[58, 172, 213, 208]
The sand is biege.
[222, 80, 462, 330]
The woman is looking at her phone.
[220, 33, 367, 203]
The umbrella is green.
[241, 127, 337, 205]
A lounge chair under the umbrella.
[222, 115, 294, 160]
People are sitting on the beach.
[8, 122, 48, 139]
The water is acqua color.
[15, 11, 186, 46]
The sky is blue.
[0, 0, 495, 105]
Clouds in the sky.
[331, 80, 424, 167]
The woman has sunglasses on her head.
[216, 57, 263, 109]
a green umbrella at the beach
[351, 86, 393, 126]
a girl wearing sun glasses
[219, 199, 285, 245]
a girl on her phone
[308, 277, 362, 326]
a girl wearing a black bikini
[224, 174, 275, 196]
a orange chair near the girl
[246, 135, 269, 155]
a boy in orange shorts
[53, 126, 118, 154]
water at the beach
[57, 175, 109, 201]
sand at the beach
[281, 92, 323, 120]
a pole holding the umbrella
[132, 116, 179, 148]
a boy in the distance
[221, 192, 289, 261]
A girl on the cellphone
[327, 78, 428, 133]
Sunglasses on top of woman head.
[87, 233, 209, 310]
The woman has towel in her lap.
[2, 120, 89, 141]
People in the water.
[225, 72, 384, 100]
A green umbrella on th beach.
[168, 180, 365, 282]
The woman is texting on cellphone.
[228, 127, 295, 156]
_ _ _
(ASSIGNMENT)
Rewrite the listing above as a numbered list, leaving out any blank lines.

(WRITTEN RESPONSE)
1. [58, 172, 213, 208]
2. The sand is biege.
3. [222, 80, 462, 330]
4. The woman is looking at her phone.
5. [220, 33, 367, 203]
6. The umbrella is green.
7. [241, 127, 337, 205]
8. A lounge chair under the umbrella.
9. [222, 115, 294, 160]
10. People are sitting on the beach.
11. [8, 122, 48, 139]
12. The water is acqua color.
13. [15, 11, 186, 46]
14. The sky is blue.
15. [0, 0, 495, 105]
16. Clouds in the sky.
17. [331, 80, 424, 167]
18. The woman has sunglasses on her head.
19. [216, 57, 263, 109]
20. a green umbrella at the beach
21. [351, 86, 393, 126]
22. a girl wearing sun glasses
23. [219, 199, 285, 245]
24. a girl on her phone
25. [308, 277, 362, 326]
26. a girl wearing a black bikini
27. [224, 174, 275, 196]
28. a orange chair near the girl
29. [246, 135, 269, 155]
30. a boy in orange shorts
31. [53, 126, 118, 154]
32. water at the beach
33. [57, 175, 109, 201]
34. sand at the beach
35. [281, 92, 323, 120]
36. a pole holding the umbrella
37. [132, 116, 179, 148]
38. a boy in the distance
39. [221, 192, 289, 261]
40. A girl on the cellphone
41. [327, 78, 428, 133]
42. Sunglasses on top of woman head.
43. [87, 233, 209, 310]
44. The woman has towel in her lap.
45. [2, 120, 89, 141]
46. People in the water.
47. [225, 72, 384, 100]
48. A green umbrella on th beach.
49. [168, 180, 365, 282]
50. The woman is texting on cellphone.
51. [228, 127, 295, 156]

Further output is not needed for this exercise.